== Required tasks ==
a) Copy the passage on stellar surveys word for word, including everything from "The Power of" down to "Jackman et al. 2019).".
b) Using the passage on stellar surveys, decide whether each statement agrees with it. Answer yes or no, and quote the words that settle it. (i) LSST will observe the whole sky in multiple bands. (ii) Flares on stars across the main sequence have only recently been discovered. (iii) NGTS and TESS have observed flares on fast rotators.

Future missions like PLATO and LSST will continue this innovative trend, with new techniques to produce more precise and longer-baseline data. LSST in particular will observe the whole sky in multiple bands, permitting unprecedented multiwavelength studies of starspots. Furthermore, combining surveys will yield longer baselines for more and more stars, allowing an expansion of the time domain studies to multi-year and decadal activity cycles. From these, we may detect more magnetic field cycling like the Sun's eleven year cycle, and learn to understand how common or uncommon that phenomenon might be across the main sequence. We will recruit speakers who plan to use these surveys to discuss challenges and paths forward in this new multi-band, long-baseline domain.
The Power of Flares in Surveys
Flare science is experiencing a renaissance. From Kepler's long-baseline to TESS's sky coverage, as well as ground-based contributions contributions from MEarth, NGTS and ASAS-SN, we now have a wealth of flare observations with which to characterize stellar magnetic fields (Ilin et al. 2019). Flares have long been known to exist on stars across the main sequence, on a variety of objects with different ages and magnetic field strengths, but we can now begin to classify how the presence and frequency of flares varies with mass, and rotation (Davenport et al. 2019). In particular, NGTS and TESS have observed flares on more types of stars than before, including later ultracool dwarfs and fast rotators that may have different dynamo mechanisms than Sun-like stars (e.g., Jackman et al. 2019).

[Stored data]
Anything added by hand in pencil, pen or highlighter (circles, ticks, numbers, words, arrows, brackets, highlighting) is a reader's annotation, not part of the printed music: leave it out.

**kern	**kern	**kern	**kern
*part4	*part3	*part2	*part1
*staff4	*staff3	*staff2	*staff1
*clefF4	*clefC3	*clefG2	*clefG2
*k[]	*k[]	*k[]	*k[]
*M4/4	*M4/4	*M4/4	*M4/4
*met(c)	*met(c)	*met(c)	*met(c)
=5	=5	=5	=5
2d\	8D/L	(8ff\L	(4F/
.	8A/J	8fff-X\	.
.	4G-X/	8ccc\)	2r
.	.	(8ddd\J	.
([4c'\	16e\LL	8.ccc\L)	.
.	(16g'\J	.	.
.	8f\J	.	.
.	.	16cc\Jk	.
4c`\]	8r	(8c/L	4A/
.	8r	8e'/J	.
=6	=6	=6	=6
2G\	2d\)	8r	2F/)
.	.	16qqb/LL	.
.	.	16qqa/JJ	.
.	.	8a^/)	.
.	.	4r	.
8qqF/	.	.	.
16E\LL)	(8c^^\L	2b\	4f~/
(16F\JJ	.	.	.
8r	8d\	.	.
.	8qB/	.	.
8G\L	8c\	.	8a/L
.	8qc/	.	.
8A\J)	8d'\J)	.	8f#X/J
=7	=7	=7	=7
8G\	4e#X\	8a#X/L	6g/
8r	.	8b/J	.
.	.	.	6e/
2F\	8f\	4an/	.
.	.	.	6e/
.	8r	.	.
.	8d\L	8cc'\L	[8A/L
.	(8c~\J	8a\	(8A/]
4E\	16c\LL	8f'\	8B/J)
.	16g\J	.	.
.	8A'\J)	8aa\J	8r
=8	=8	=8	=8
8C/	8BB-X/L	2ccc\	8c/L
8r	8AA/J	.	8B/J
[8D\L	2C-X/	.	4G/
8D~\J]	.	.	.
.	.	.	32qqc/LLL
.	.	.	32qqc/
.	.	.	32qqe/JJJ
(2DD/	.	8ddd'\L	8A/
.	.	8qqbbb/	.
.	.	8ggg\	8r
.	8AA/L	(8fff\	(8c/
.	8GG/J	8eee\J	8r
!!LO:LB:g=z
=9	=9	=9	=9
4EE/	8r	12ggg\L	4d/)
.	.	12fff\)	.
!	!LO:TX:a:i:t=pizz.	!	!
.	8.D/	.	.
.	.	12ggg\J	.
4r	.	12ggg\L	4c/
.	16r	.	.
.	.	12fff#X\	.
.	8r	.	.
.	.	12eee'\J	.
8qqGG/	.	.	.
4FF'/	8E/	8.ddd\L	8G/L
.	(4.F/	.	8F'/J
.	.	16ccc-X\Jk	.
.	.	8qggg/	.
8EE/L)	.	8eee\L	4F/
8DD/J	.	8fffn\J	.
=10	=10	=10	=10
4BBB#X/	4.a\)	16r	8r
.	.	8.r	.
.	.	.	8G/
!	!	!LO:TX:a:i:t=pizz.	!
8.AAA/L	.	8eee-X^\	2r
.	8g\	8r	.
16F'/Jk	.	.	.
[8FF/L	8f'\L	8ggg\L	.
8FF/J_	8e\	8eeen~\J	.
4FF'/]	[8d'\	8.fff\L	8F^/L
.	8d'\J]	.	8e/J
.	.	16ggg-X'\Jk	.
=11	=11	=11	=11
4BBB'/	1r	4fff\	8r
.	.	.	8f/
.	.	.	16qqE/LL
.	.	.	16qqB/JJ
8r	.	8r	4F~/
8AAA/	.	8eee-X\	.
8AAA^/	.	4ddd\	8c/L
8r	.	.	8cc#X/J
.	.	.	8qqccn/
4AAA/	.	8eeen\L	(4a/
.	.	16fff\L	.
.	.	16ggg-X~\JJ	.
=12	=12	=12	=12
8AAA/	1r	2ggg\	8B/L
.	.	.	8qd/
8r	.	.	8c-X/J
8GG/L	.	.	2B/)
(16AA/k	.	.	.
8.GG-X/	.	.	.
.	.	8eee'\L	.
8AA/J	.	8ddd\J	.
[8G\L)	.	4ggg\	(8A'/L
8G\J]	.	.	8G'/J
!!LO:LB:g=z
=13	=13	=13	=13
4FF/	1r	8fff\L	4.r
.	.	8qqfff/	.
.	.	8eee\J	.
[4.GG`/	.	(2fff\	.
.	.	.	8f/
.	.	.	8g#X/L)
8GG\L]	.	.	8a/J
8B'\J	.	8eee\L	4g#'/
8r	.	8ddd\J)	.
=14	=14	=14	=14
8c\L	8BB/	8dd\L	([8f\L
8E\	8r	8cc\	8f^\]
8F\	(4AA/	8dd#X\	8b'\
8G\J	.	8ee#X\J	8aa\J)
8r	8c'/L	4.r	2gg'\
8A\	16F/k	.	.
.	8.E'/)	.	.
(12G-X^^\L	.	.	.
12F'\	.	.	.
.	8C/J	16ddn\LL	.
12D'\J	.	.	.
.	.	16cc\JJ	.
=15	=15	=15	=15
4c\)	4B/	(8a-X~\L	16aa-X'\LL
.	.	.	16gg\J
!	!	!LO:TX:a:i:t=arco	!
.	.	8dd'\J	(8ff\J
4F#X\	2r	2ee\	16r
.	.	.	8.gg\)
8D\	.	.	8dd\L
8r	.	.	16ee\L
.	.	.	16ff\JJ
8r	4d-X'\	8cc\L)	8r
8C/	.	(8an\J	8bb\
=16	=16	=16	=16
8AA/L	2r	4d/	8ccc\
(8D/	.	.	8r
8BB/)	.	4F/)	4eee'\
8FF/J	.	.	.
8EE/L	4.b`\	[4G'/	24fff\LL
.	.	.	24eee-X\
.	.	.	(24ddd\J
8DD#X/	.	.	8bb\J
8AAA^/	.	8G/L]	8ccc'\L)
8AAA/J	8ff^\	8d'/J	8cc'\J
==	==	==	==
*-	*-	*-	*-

== Task-by-task answers ==
a)
The Power of Flares in Surveys
Flare science is experiencing a renaissance. From Kepler's long-baseline to TESS's sky coverage, as well as ground-based contributions contributions from MEarth, NGTS and ASAS-SN, we now have a wealth of flare observations with which to characterize stellar magnetic fields (Ilin et al. 2019). Flares have long been known to exist on stars across the main sequence, on a variety of objects with different ages and magnetic field strengths, but we can now begin to classify how the presence and frequency of flares varies with mass, and rotation (Davenport et al. 2019). In particular, NGTS and TESS have observed flares on more types of stars than before, including later ultracool dwarfs and fast rotators that may have different dynamo mechanisms than Sun-like stars (e.g., Jackman et al. 2019).

b)
(i) Yes: "LSST in particular will observe the whole sky in multiple bands"
(ii) No: "Flares have long been known to exist on stars across the main sequence"
(iii) Yes: "NGTS and TESS have observed flares on more types of stars than before, including later ultracool dwarfs and fast rotators"